发明名称 Consistent phrase relevance measures
摘要 Two methods for measuring keyword-document relevance are described. The methods receive a keyword and a document as input and output a probability value for the keyword. The first method is a similarity-based approach which uses techniques for measuring similarity between two short-text segments to measure relevance between the keyword and the document.
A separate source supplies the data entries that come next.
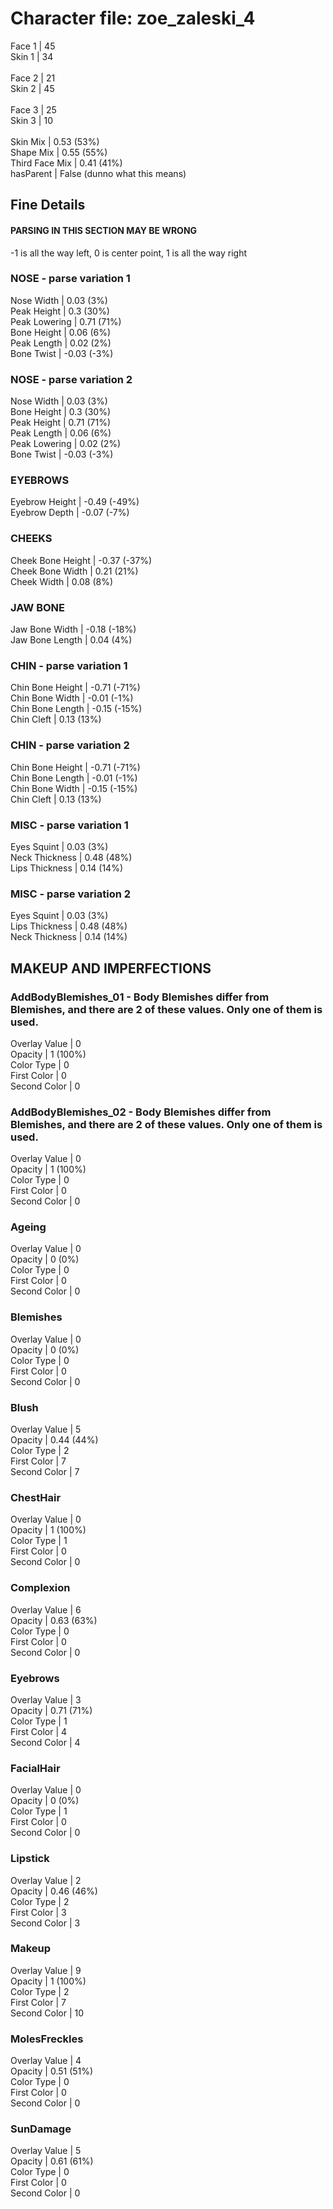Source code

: # Character file: zoe_zaleski_4<br>
Face 1 | 45<br>
Skin 1 | 34<br>
<br>
Face 2 | 21<br>
Skin 2 | 45<br>
<br>
Face 3 | 25<br>
Skin 3 | 10<br>
<br>
Skin Mix | 0.53 (53%)<br>
Shape Mix | 0.55 (55%)<br>
Third Face Mix | 0.41 (41%)<br>
hasParent | False (dunno what this means)<br>
## Fine Details<br>
#### PARSING IN THIS SECTION MAY BE WRONG<br>
-1 is all the way left, 0 is center point, 1 is all the way right<br>
### NOSE - parse variation 1<br>
Nose Width | 0.03 (3%)<br>
Peak Height | 0.3 (30%)<br>
Peak Lowering | 0.71 (71%)<br>
Bone Height | 0.06 (6%)<br>
Peak Length | 0.02 (2%)<br>
Bone Twist | -0.03 (-3%)<br>
### NOSE - parse variation 2<br>
Nose Width | 0.03 (3%)<br>
Bone Height | 0.3 (30%)<br>
Peak Height | 0.71 (71%)<br>
Peak Length | 0.06 (6%)<br>
Peak Lowering | 0.02 (2%)<br>
Bone Twist | -0.03 (-3%)<br>
### EYEBROWS<br>
Eyebrow Height | -0.49 (-49%)<br>
Eyebrow Depth | -0.07 (-7%)<br>
### CHEEKS<br>
Cheek Bone Height | -0.37 (-37%)<br>
Cheek Bone Width | 0.21 (21%)<br>
Cheek Width | 0.08 (8%)<br>
### JAW BONE<br>
Jaw Bone Width | -0.18 (-18%)<br>
Jaw Bone Length | 0.04 (4%)<br>
### CHIN - parse variation 1<br>
Chin Bone Height | -0.71 (-71%)<br>
Chin Bone Width | -0.01 (-1%)<br>
Chin Bone Length | -0.15 (-15%)<br>
Chin Cleft | 0.13 (13%)<br>
### CHIN - parse variation 2<br>
Chin Bone Height | -0.71 (-71%)<br>
Chin Bone Length | -0.01 (-1%)<br>
Chin Bone Width | -0.15 (-15%)<br>
Chin Cleft | 0.13 (13%)<br>
### MISC - parse variation 1<br>
Eyes Squint | 0.03 (3%)<br>
Neck Thickness | 0.48 (48%)<br>
Lips Thickness | 0.14 (14%)<br>
### MISC - parse variation 2<br>
Eyes Squint | 0.03 (3%)<br>
Lips Thickness | 0.48 (48%)<br>
Neck Thickness | 0.14 (14%)<br>
## MAKEUP AND IMPERFECTIONS<br>
### AddBodyBlemishes_01 - Body Blemishes differ from Blemishes, and there are 2 of these values. Only one of them is used.<br>
Overlay Value | 0<br>
Opacity | 1 (100%)<br>
Color Type | 0<br>
First Color | 0<br>
Second Color | 0<br>
### AddBodyBlemishes_02 - Body Blemishes differ from Blemishes, and there are 2 of these values. Only one of them is used.<br>
Overlay Value | 0<br>
Opacity | 1 (100%)<br>
Color Type | 0<br>
First Color | 0<br>
Second Color | 0<br>
### Ageing<br>
Overlay Value | 0<br>
Opacity | 0 (0%)<br>
Color Type | 0<br>
First Color | 0<br>
Second Color | 0<br>
### Blemishes<br>
Overlay Value | 0<br>
Opacity | 0 (0%)<br>
Color Type | 0<br>
First Color | 0<br>
Second Color | 0<br>
### Blush<br>
Overlay Value | 5<br>
Opacity | 0.44 (44%)<br>
Color Type | 2<br>
First Color | 7<br>
Second Color | 7<br>
### ChestHair<br>
Overlay Value | 0<br>
Opacity | 1 (100%)<br>
Color Type | 1<br>
First Color | 0<br>
Second Color | 0<br>
### Complexion<br>
Overlay Value | 6<br>
Opacity | 0.63 (63%)<br>
Color Type | 0<br>
First Color | 0<br>
Second Color | 0<br>
### Eyebrows<br>
Overlay Value | 3<br>
Opacity | 0.71 (71%)<br>
Color Type | 1<br>
First Color | 4<br>
Second Color | 4<br>
### FacialHair<br>
Overlay Value | 0<br>
Opacity | 0 (0%)<br>
Color Type | 1<br>
First Color | 0<br>
Second Color | 0<br>
### Lipstick<br>
Overlay Value | 2<br>
Opacity | 0.46 (46%)<br>
Color Type | 2<br>
First Color | 3<br>
Second Color | 3<br>
### Makeup<br>
Overlay Value | 9<br>
Opacity | 1 (100%)<br>
Color Type | 2<br>
First Color | 7<br>
Second Color | 10<br>
### MolesFreckles<br>
Overlay Value | 4<br>
Opacity | 0.51 (51%)<br>
Color Type | 0<br>
First Color | 0<br>
Second Color | 0<br>
### SunDamage<br>
Overlay Value | 5<br>
Opacity | 0.61 (61%)<br>
Color Type | 0<br>
First Color | 0<br>
Second Color | 0<br>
The second method is a regression-based approach based on an assumption that if an out-of-document phrase (the keyword) is semantically similar to an in-document phrase, then relevance scores of the in and out-of document phrases should be close to each other.
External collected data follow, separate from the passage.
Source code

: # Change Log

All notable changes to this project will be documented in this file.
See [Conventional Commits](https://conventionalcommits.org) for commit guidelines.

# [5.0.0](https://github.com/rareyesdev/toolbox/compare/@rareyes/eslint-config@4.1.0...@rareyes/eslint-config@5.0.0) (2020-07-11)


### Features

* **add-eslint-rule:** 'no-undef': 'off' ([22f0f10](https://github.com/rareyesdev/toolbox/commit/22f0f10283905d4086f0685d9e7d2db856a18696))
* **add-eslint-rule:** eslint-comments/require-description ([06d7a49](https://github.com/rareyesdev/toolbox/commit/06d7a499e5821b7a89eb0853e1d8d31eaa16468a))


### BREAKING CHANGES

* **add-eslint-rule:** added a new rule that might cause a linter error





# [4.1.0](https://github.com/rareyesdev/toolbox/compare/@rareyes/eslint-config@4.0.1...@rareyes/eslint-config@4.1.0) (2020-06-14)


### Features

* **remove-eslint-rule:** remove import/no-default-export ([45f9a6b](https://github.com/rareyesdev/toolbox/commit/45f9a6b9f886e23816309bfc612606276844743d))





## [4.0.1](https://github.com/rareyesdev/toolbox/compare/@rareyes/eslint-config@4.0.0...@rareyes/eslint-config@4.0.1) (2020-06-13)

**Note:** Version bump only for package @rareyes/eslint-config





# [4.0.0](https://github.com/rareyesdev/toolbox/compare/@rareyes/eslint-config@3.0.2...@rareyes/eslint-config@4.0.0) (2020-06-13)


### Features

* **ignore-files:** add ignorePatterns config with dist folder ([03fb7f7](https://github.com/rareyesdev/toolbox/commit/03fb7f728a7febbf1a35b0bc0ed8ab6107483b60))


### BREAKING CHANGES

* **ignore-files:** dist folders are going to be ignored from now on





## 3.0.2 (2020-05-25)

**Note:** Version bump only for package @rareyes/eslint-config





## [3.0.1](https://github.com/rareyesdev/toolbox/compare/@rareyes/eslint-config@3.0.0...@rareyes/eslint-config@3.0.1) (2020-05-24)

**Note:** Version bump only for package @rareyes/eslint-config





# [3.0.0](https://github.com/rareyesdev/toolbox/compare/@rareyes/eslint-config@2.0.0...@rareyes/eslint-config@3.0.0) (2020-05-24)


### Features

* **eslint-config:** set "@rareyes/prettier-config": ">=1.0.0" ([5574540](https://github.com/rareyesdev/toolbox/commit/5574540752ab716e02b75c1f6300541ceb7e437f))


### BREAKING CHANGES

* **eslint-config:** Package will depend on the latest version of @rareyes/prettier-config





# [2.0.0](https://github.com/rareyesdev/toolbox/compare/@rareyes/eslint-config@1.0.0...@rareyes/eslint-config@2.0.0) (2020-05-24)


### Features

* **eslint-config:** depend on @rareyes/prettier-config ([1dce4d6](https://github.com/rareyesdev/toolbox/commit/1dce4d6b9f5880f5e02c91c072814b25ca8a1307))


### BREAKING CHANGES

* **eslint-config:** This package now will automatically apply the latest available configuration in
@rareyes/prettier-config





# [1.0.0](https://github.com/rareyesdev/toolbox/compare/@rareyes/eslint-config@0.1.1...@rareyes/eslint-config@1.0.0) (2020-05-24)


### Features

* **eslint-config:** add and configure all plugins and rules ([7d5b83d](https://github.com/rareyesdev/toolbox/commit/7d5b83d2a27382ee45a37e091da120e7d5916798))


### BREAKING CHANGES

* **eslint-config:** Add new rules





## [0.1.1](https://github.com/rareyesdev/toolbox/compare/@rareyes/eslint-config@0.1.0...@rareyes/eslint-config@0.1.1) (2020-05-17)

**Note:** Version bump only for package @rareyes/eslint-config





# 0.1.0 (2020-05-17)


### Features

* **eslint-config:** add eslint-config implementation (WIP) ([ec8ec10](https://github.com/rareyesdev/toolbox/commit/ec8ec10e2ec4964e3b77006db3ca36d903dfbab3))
申请公布号 US8996515(B2) 申请公布日期 2015.03.31
申请号 US201213609257 申请日期 2012.09.11
申请人 Microsoft Corporation 发明人 Yih Wen-tau;Meek Christopher A.
分类号 G06F7/00;G06F17/30;G06Q30/02 主分类号 G06F7/00
代理机构 代理人 Swain Sandy;Yee Judy;Minhas Micky
主权项 1. One or more computer readable media, not comprising a signal, storing information to enable a computing device to perform a process of predicting a probability that an input out-of-document phrase that is not in a document is relevant to the document, the process comprising: applying an in-document phrase relevance measure to the target document to get a list of in-document keywords in the document and respective associated probabilities of relevance, to the document, of the in-document keywords; representing each in-document keyword as a respective term vector, each term vector computed by expansion of it corresponding in-document keyword, wherein each in-document keyword has a respective term vector and probability; computing a term vector for the out-of-document phrase by performing term expansion on the out-of-document phrase, terms of the term vector for the out-of-document phrase having respective weights; and using a regression model to predict the probability of relevance, to the document, of the out-of-document phrase, wherein the regression model uses the term vectors and probabilities of the in-document keywords, respectively, and uses the term vector of the out-of-document phrase to predict the probability of relevance of the out-of-document phrase, wherein the probability of relevance of the out-of-document phrase is consistent with the probabilities of the in-document keywords.
地址 Redmond WA US